Citation434 F.2d 427
PartiesMary DOE et al., Appellants, v. GENERAL HOSPITAL OF the DISTRICT OF COLUMBIA et al., Appellees.
CourtU.S. Court of Appeals — District of Columbia Circuit

COPYRIGHT MATERIAL OMITTED

Mr. Michael Nussbaum, with whom Miss Caroline Nickerson, Washington, D. C., was on the motion for appellants.

Messrs. Charles T. Duncan, Corporation Counsel, Hubert B. Pair, Principal Asst. Corporation Counsel, and Richard W. Barton, and David P. Sutton, Asst. Corporation Counsel, for appellees.

Before BAZELON, Chief Judge, McGOWAN and MacKINNON, Circuit Judges, in chambers.

BAZELON, Chief Judge:

This is a motion to hold respondents, various persons connected with the administration of D.C. General Hospital,1 in civil contempt. At an earlier stage of this litigation, the district court granted preliminary injunctive relief to the class of indigent women resident in the District of Columbia who seek therapeutic abortions at D.C. General Hospital.2 Respondents were ordered simply to comply with the hospital's own regulations concerning the grounds for performing such operations; and specifically, to end the practice of limiting abortions performed to protect the woman's mental health to those patients who could establish a history of mental illness predating the pregnancy.3 The day after the district court issued its preliminary injunction, we denied petitioners' motion for summary reversal. Because the papers filed by the parties indicated some confusion regarding the scope of the preliminary injunction, we sought in our order denying summary reversal to state our understanding of what it required.

Thereafter, one of the original named plaintiffs sought and was denied a therapeutic abortion at the hospital under the terms of the preliminary injunction. Petitioners sought to have us hold respondents in civil contempt. We entertained the motion because of the emergency nature of the matter at that time,4 but denied the motion because the relief of civil contempt was inappropriate, inasmuch as Mary Doe had received the relief she sought from another source. We noted also that the hospital's action was within an interpretation of the terms of the two outstanding judicial orders which, although clearly wrong, was barely plausible as a first attempt on the part of the hospital administrators to accommodate hospital practices to the requirements of the preliminary injunction. In light of that misunderstanding, however, and with a purpose to avoid further claims of contempt of the preliminary injunction, we accompanied our order with an opinion setting forth, this time in some detail, precisely what compliance with the district court's preliminary injunction appeared in our view to entail.5

A second contempt motion demands closer scrutiny, for it calls into question not only the specific denial of treatment to the named petitioner, but also the general practice of the hospital with respect to the members of the class she represents. The facts set forth in the uncontroverted affidavits filed in support of the instant motion are simple. "Mary Doe II" is fourteen years old and eight to eleven weeks pregnant. Her father is an unemployed alcoholic; her mother, who supports Mary and four other children, works as a charwoman in two jobs and earns less than $100 a week. Mrs. Molly Doe, Mary's mother, herself became pregnant for the first time at the age of fourteen. She bore the child, but hopes for a better future for her daughter. Mrs. Doe sought advice from a more affluent and better educated neighbor, who telephoned D.C. General on Mary's behalf. The neighbor was told by Dr. Ward, one of the four staff physicians in the department of obstetrics and gynecology, that abortions on mental health grounds were available only to persons with a prior history of psychiatric treatment.
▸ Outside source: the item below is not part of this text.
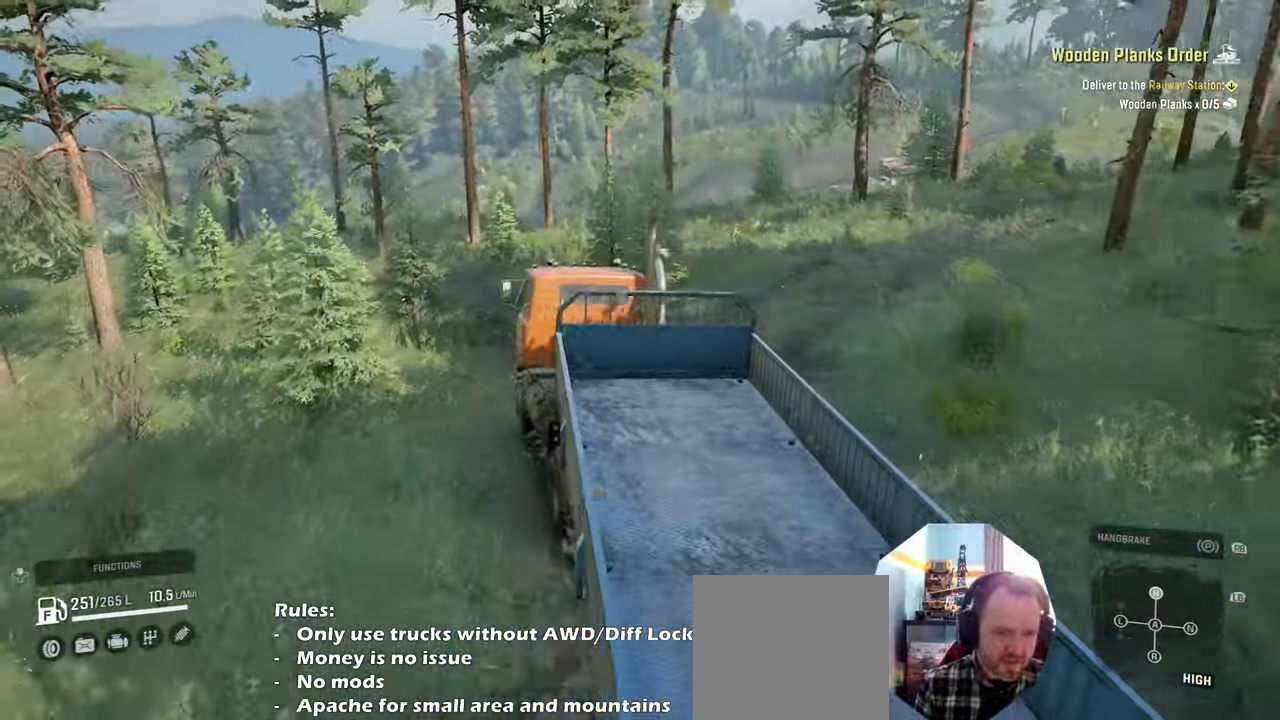
{"buttons": ["R2"], "left_stick": "right", "right_stick": "down-right", "events": [[333, "left_stick", "center"], [466, "left_stick", "right"]]}
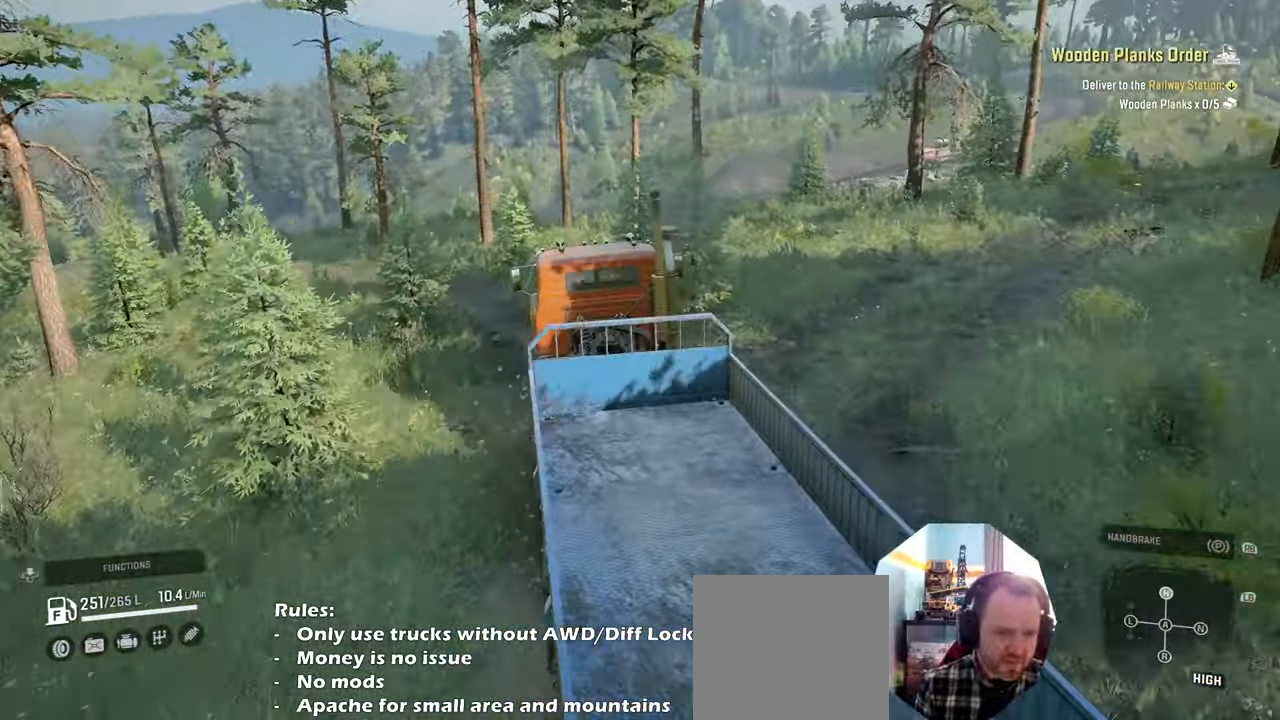
{"buttons": ["R2"], "left_stick": "up-left", "right_stick": "center", "events": [[166, "left_stick", "up-left"], [300, "right_stick", "center"]]}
The chief of obstetrics at D.C. General Hospital testified that the proper response to such a telephone inquiry would be to refer the patient to a public mental health clinic to find out whether there are present mental health indications for a therapeutic abortion.6 Dr. Ward, however, made no such referral. He stated that Mary's age was a "social" rather than a "psychiatric" ground for abortion, and consequently she could not obtain a therapeutic abortion without charge at D.C. General Hospital, although she could probably obtain the abortion for a fee at a private hospital.7 When the neighbor argued that the Doe family could not afford a private abortion, Dr. Ward told her to "inform the family that it would cost less money to have the abortion now than it would cost to have a baby." On the basis of these facts, petitioners ask us to hold the responsible city and hospital officials in civil contempt, and to afford appropriate supplementary relief.8

I

Respondents do not deny that Dr. Ward's action was in violation of the hospital regulations which they have been enjoined to follow. They assert, however, that Dr. Ward acted under a good-faith misunderstanding of the scope of the injunction, and that in any event petitioners' claim is not ripe because Mary Doe II failed to appear in person at the hospital to request an abortion.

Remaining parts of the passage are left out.